** Available data **
Start of Block
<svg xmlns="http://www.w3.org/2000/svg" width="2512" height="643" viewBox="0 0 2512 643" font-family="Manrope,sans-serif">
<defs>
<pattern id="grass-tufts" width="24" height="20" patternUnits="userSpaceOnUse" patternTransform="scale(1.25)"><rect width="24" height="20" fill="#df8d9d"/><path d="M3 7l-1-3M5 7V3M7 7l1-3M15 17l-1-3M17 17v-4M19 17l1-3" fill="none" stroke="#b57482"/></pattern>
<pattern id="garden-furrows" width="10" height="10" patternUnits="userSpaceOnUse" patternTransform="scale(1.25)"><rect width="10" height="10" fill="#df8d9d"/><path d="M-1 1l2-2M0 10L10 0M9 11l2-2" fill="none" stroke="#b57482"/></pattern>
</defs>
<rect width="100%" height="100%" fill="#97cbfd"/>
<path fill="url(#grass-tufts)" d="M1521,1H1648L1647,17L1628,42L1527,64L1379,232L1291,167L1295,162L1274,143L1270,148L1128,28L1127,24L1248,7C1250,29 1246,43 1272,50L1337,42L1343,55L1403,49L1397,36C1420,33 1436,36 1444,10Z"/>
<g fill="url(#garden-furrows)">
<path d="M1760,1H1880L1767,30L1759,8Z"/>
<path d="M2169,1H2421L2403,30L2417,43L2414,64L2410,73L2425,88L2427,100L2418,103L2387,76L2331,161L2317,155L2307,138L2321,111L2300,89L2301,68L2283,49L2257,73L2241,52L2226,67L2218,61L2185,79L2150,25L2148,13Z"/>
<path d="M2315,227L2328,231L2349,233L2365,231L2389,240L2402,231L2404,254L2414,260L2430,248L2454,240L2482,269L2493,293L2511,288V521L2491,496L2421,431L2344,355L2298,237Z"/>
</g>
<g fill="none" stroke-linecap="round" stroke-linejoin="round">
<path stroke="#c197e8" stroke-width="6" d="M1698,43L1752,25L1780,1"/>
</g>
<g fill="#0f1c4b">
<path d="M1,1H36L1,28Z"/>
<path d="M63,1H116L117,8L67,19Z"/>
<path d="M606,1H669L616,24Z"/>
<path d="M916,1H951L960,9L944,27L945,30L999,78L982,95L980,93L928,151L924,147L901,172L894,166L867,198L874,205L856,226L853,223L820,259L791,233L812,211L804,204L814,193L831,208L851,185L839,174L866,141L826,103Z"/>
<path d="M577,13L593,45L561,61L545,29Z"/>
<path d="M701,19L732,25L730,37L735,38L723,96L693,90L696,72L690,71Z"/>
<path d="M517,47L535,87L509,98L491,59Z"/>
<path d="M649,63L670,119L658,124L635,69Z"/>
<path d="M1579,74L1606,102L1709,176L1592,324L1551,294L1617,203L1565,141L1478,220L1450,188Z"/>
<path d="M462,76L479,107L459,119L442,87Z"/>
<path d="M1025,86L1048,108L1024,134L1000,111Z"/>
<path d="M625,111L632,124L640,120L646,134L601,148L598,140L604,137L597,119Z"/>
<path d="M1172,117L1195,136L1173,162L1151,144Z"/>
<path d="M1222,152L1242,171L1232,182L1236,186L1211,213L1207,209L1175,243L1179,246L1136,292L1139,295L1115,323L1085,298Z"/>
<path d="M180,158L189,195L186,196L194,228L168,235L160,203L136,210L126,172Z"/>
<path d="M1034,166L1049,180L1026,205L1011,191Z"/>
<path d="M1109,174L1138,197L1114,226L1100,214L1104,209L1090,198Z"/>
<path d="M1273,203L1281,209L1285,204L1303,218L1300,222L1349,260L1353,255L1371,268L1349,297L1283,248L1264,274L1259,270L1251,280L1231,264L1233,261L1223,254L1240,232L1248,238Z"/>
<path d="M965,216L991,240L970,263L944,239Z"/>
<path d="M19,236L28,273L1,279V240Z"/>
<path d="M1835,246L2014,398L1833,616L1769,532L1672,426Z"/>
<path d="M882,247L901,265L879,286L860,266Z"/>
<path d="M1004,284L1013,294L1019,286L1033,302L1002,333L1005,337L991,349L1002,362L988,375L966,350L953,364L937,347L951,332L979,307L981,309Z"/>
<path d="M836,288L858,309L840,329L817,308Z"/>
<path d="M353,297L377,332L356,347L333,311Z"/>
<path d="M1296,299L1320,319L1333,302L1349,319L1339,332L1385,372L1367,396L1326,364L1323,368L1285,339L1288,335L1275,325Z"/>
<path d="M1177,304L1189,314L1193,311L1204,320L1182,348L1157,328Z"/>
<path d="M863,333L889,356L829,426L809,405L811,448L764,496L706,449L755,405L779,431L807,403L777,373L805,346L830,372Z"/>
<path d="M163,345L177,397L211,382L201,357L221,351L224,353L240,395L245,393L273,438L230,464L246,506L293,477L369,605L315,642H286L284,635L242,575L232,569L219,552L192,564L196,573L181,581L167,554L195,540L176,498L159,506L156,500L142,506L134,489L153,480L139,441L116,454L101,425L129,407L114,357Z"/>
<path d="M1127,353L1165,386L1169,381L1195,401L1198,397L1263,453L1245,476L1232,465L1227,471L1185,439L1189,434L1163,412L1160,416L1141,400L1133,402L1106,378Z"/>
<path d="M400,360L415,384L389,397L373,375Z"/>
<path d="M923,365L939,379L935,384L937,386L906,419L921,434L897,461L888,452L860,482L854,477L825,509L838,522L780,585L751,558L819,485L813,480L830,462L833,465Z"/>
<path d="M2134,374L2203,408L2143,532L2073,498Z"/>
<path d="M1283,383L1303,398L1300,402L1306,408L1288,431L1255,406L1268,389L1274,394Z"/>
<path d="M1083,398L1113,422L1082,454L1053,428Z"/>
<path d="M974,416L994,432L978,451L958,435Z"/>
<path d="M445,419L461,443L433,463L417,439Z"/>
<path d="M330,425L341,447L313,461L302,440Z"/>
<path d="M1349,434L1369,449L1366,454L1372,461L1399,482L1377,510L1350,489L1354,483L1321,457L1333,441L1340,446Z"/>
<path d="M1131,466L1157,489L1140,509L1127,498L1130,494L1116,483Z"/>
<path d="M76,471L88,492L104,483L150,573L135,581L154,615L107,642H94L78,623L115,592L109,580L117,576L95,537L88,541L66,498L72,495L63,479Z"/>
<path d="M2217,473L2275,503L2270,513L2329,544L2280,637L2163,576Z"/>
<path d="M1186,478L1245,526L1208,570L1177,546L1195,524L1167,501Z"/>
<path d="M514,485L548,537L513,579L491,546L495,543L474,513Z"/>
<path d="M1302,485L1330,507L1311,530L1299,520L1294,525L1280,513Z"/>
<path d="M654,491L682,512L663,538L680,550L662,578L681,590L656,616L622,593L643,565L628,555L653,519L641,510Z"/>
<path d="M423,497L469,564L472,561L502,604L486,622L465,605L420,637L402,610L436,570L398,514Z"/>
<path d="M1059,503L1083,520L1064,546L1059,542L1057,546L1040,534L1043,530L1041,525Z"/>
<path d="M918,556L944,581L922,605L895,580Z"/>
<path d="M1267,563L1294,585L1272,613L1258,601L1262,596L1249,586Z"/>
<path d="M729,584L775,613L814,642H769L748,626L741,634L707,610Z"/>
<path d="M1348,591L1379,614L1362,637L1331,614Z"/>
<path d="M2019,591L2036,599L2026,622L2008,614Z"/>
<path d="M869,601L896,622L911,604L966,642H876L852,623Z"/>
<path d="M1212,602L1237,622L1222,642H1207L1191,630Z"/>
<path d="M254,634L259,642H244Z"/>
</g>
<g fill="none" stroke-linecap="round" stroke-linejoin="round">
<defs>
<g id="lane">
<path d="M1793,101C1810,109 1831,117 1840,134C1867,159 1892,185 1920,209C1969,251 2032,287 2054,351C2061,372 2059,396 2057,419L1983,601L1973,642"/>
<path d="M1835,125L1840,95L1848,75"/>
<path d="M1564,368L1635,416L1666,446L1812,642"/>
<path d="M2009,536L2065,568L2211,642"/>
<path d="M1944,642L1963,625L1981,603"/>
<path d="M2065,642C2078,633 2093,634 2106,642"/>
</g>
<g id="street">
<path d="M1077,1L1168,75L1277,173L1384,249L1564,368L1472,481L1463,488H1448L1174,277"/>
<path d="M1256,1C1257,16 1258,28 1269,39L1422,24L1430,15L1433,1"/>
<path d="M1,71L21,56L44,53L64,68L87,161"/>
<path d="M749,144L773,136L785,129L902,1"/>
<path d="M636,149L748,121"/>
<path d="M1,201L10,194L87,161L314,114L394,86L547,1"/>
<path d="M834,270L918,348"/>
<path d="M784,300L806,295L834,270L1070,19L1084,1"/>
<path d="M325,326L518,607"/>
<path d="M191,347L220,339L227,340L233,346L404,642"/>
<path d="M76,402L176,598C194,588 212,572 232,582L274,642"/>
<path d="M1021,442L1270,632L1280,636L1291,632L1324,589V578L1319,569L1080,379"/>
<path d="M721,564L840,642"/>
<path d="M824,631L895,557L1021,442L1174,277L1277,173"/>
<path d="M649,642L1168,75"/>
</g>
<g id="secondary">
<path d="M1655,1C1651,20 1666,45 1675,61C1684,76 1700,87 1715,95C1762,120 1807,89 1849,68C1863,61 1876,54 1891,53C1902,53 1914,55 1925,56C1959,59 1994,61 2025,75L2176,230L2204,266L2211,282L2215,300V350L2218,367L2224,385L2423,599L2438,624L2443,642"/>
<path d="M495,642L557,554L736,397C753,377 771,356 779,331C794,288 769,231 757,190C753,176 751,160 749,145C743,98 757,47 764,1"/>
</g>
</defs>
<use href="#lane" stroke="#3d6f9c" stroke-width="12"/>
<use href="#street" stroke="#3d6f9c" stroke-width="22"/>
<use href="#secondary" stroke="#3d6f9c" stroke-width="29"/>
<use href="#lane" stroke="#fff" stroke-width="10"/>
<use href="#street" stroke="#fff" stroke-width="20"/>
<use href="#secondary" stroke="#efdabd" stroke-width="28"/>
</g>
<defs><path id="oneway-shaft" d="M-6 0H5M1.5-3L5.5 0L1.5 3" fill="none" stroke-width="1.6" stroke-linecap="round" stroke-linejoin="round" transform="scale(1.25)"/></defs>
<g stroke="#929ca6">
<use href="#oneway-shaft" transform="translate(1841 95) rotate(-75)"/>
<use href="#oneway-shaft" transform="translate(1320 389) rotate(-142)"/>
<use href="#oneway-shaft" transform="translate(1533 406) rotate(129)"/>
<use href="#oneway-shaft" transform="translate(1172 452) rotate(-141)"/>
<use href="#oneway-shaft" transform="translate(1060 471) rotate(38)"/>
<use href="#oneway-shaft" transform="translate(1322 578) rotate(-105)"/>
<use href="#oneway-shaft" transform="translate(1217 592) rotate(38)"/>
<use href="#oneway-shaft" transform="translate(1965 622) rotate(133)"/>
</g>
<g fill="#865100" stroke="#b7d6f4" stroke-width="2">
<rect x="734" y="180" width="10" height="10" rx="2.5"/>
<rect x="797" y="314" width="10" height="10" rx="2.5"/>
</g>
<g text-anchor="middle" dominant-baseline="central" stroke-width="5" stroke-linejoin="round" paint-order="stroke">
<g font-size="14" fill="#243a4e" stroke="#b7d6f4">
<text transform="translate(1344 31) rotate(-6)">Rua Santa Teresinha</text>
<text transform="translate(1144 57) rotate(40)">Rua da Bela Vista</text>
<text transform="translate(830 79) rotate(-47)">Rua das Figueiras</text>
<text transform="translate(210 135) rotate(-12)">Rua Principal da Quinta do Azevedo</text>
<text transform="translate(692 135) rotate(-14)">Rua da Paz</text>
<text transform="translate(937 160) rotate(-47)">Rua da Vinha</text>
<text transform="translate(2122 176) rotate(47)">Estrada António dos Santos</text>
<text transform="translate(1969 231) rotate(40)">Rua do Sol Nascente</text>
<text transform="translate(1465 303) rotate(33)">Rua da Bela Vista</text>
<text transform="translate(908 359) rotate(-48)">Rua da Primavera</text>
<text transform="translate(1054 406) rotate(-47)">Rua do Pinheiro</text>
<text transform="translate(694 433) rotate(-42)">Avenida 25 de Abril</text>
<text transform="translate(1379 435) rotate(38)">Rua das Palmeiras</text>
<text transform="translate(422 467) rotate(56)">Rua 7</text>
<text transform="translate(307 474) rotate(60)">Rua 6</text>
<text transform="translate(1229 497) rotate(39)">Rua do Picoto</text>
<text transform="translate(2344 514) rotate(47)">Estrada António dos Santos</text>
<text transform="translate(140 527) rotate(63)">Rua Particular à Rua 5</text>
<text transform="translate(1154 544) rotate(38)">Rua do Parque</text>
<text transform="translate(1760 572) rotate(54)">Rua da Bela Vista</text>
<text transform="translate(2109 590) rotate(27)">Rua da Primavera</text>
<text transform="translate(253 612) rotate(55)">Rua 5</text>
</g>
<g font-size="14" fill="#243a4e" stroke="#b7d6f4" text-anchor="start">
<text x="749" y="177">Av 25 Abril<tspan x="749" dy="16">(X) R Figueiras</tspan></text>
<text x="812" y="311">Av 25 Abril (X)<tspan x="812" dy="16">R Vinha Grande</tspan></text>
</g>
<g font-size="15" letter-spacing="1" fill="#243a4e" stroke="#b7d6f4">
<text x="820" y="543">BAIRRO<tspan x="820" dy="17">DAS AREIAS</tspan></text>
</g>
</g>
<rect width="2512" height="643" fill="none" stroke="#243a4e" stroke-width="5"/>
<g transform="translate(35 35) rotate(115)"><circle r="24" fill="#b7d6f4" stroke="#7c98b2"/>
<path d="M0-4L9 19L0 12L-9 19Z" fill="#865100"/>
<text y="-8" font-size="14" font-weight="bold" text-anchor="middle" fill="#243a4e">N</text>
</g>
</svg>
End of Block
** Required work **
If a line in the data above holds the string "lane", copy it.

** Reply **
<g id="lane">
<use href="#lane" stroke="#3d6f9c" stroke-width="12"/>
<use href="#lane" stroke="#fff" stroke-width="10"/>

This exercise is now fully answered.